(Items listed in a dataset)
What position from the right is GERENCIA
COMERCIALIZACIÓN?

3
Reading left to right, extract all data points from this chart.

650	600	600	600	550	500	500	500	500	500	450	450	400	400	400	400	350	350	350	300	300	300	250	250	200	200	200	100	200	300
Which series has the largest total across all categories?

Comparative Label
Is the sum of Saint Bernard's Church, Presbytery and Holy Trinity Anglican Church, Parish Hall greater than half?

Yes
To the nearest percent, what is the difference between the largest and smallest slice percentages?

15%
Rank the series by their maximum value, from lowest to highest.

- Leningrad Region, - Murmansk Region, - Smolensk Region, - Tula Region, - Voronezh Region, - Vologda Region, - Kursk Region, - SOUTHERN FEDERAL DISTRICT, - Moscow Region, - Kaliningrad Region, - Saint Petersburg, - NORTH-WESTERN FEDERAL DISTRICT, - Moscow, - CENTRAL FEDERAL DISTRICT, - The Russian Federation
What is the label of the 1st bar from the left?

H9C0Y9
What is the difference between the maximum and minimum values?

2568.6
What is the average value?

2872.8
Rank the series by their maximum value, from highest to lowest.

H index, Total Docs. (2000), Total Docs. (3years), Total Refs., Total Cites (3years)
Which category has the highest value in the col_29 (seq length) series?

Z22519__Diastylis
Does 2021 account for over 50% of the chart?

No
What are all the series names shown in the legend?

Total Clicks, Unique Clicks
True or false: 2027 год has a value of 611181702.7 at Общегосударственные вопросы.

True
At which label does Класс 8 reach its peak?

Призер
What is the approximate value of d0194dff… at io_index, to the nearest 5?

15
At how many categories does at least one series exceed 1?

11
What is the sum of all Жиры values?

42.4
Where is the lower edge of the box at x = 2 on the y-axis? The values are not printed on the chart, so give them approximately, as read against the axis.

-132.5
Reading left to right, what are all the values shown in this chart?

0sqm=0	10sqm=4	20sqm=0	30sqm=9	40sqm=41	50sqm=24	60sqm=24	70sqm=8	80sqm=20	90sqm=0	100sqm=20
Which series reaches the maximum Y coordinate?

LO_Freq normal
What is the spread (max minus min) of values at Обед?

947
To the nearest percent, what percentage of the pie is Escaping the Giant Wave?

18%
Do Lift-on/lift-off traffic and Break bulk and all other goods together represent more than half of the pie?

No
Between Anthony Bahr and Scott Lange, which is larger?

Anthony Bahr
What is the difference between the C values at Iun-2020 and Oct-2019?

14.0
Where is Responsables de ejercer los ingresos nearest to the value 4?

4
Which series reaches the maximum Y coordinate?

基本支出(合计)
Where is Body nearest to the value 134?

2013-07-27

EXERCISE INSTRUCTIONS
Turn everything from the line containing "LO_Freq normal" down to the end of the items, both ends included, into a numbered list, leaving out blank lines.

SOLVED EXERCISE
1. LO_Freq normal
2. What is the spread (max minus min) of values at Обед?
3. 947
4. To the nearest percent, what percentage of the pie is Escaping the Giant Wave?
5. 18%
6. Do Lift-on/lift-off traffic and Break bulk and all other goods together represent more than half of the pie?
7. No
8. Between Anthony Bahr and Scott Lange, which is larger?
9. Anthony Bahr
10. What is the difference between the C values at Iun-2020 and Oct-2019?
11. 14.0
12. Where is Responsables de ejercer los ingresos nearest to the value 4?
13. 4
14. Which series reaches the maximum Y coordinate?
15. 基本支出(合计)
16. Where is Body nearest to the value 134?
17. 2013-07-27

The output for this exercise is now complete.